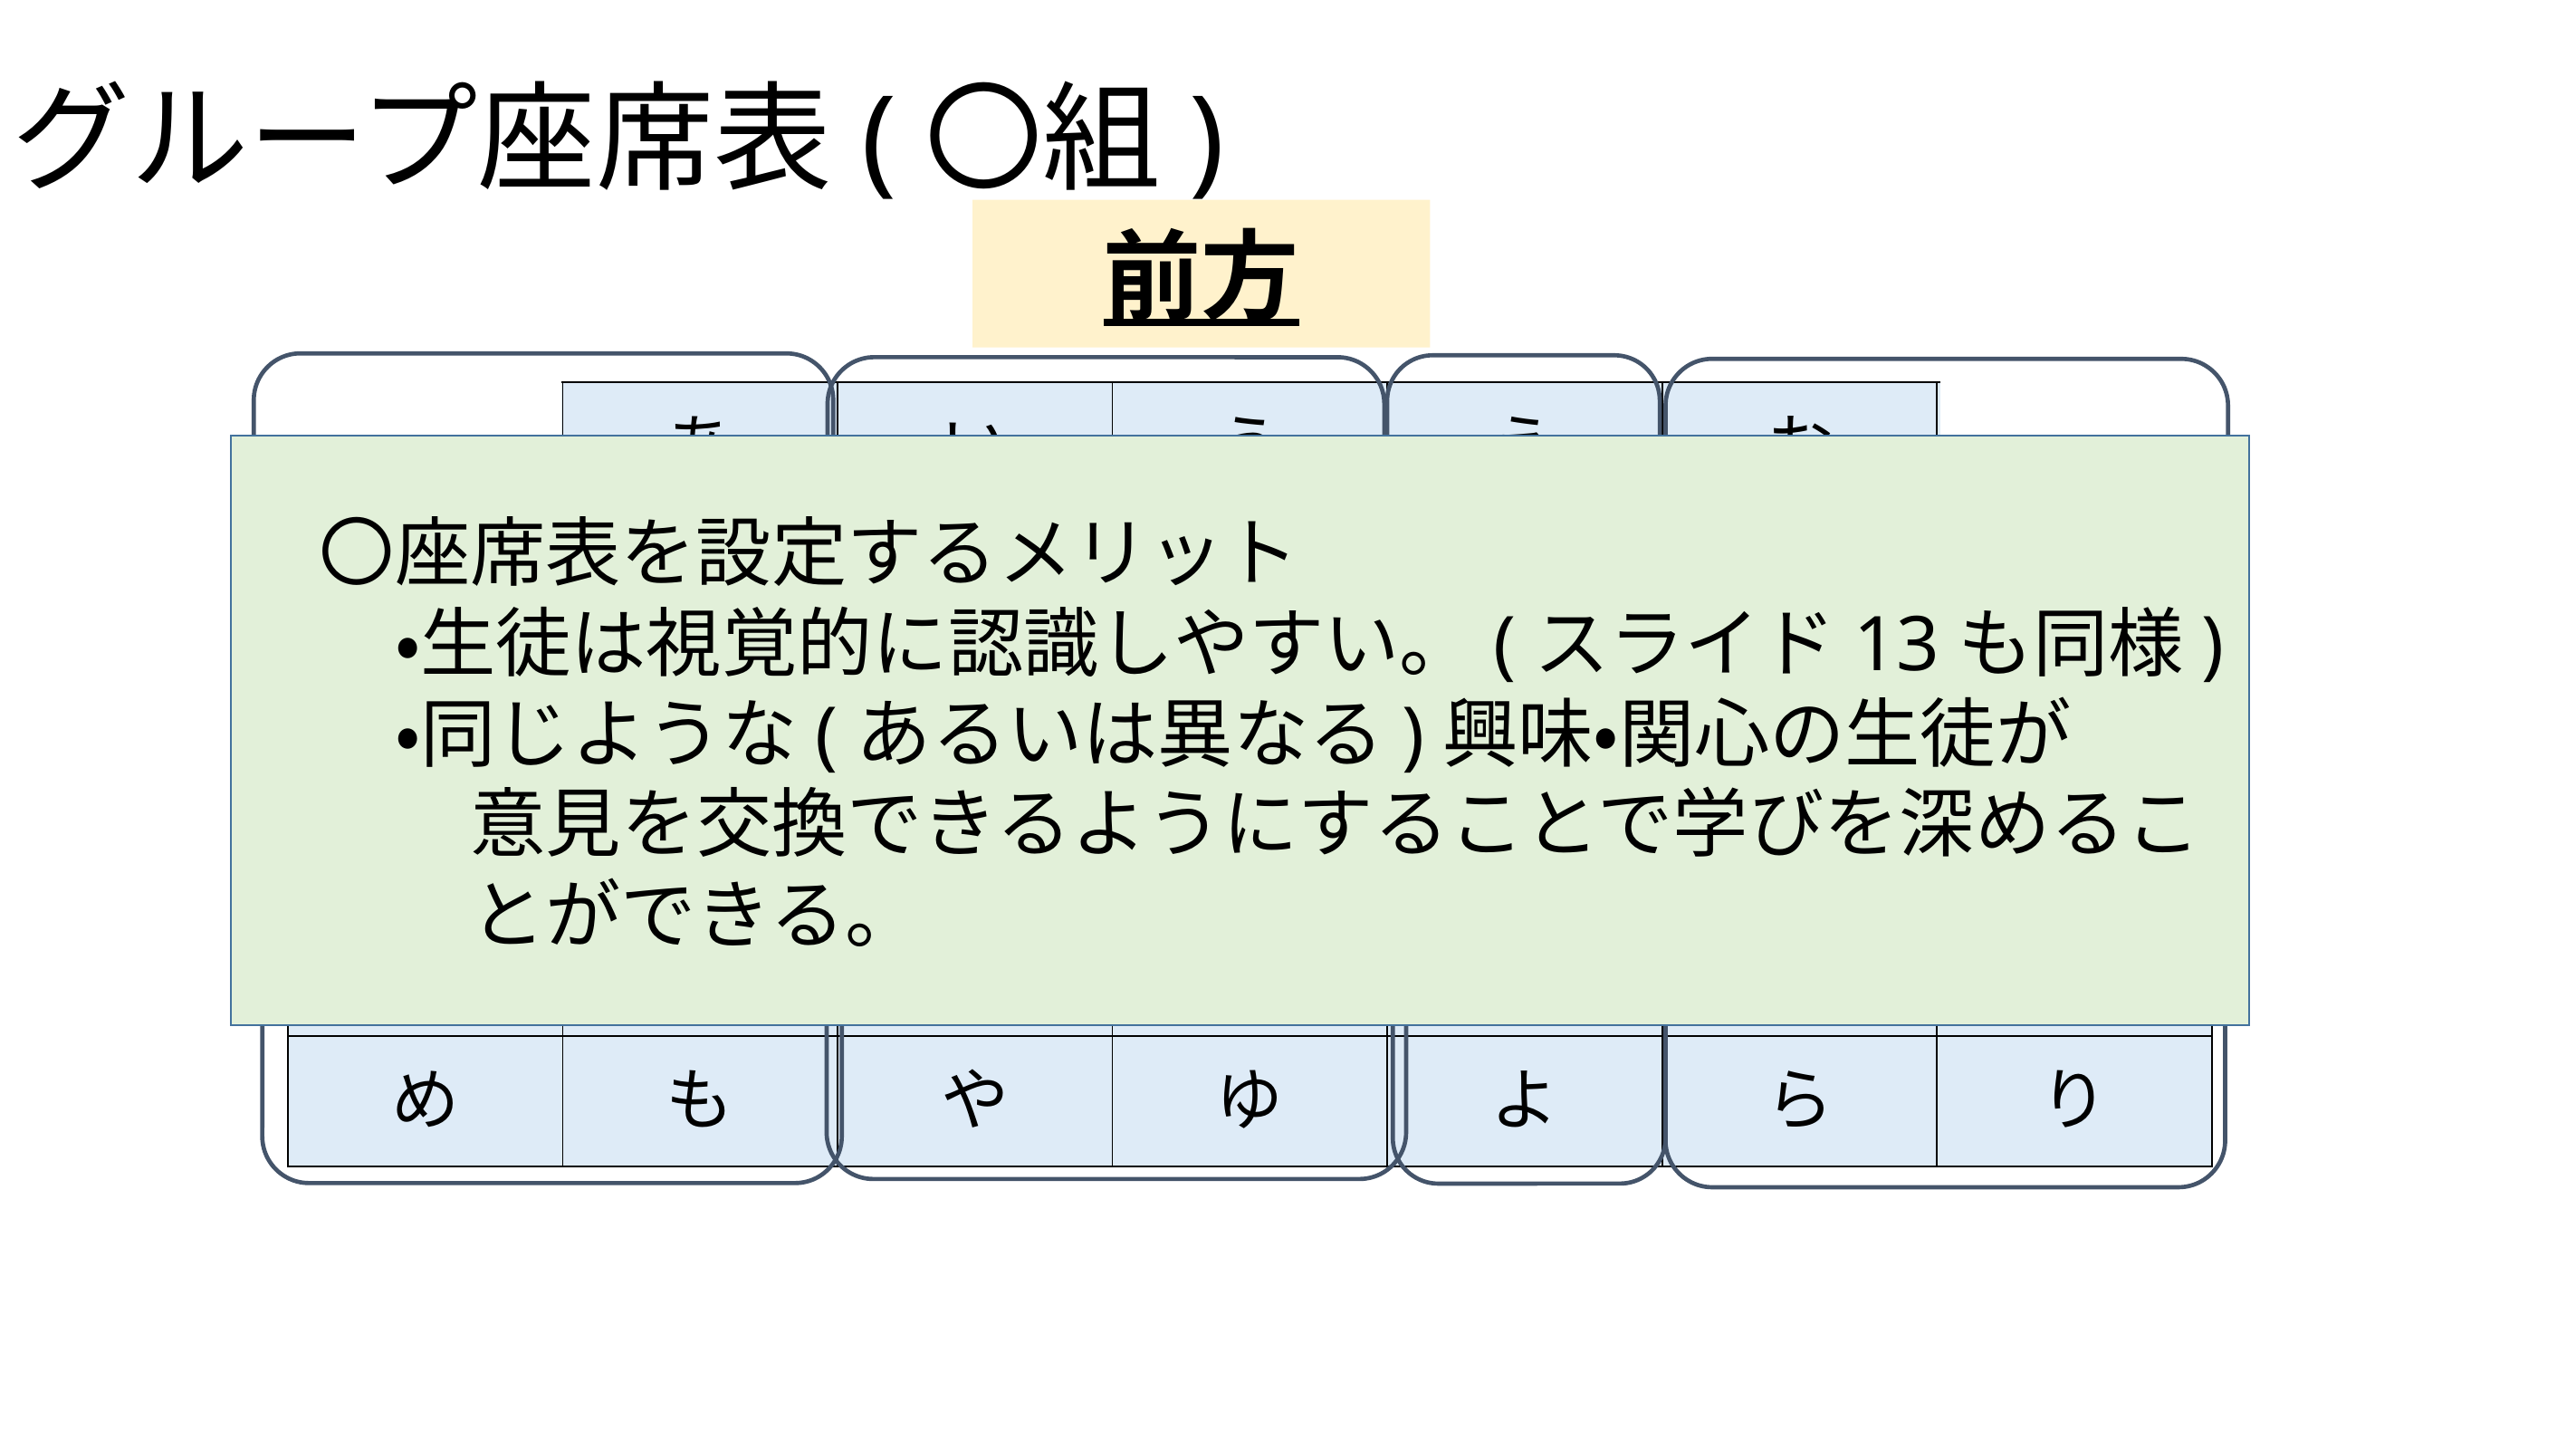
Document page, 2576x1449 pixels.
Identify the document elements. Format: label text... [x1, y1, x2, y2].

table_cell ら [1663, 1153, 1671, 1166]
table_header え [1658, 383, 1661, 397]
table_header う [1382, 383, 1386, 399]
text_box [1385, 354, 1661, 435]
text_box [2209, 366, 2250, 435]
text_box [836, 1026, 1397, 1180]
text_box [253, 352, 835, 435]
table_header お [1663, 383, 1670, 435]
text_box 〇座席表を設定するメリット ・生徒は視覚的に認識しやすい。(スライド13も同様) ・同じような(あるいは異なる)興味・関心の生徒が 意見を交換できるようにすることで学びを深めるこ とができる。 [230, 435, 2250, 1026]
text_box 前方 [972, 199, 1431, 348]
text_box [1665, 1026, 2226, 1188]
text_box [252, 367, 265, 435]
text_box [261, 1026, 843, 1185]
text_box [1392, 1026, 1667, 1185]
text_box [1664, 358, 2229, 435]
title グループ座席表(〇組) [0, 2, 2221, 283]
text_box [831, 356, 1385, 435]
***
#### Aim of the exercise
Without the images, print all of the lines above exactly.

#### Response box
Document page, 2576x1449 pixels.
Identify the document elements. Format: label text... [x1, y1, x2, y2].

table_cell ら [1663, 1153, 1671, 1166]
table_header え [1658, 383, 1661, 397]
table_header う [1382, 383, 1386, 399]
text_box [1385, 354, 1661, 435]
text_box [2209, 366, 2250, 435]
text_box [836, 1026, 1397, 1180]
text_box [253, 352, 835, 435]
table_header お [1663, 383, 1670, 435]
text_box 〇座席表を設定するメリット ・生徒は視覚的に認識しやすい。(スライド13も同様) ・同じような(あるいは異なる)興味・関心の生徒が 意見を交換できるようにすることで学びを深めるこ とができる。 [230, 435, 2250, 1026]
text_box 前方 [972, 199, 1431, 348]
text_box [1665, 1026, 2226, 1188]
text_box [252, 367, 265, 435]
text_box [261, 1026, 843, 1185]
text_box [1392, 1026, 1667, 1185]
text_box [1664, 358, 2229, 435]
title グループ座席表(〇組) [0, 2, 2221, 283]
text_box [831, 356, 1385, 435]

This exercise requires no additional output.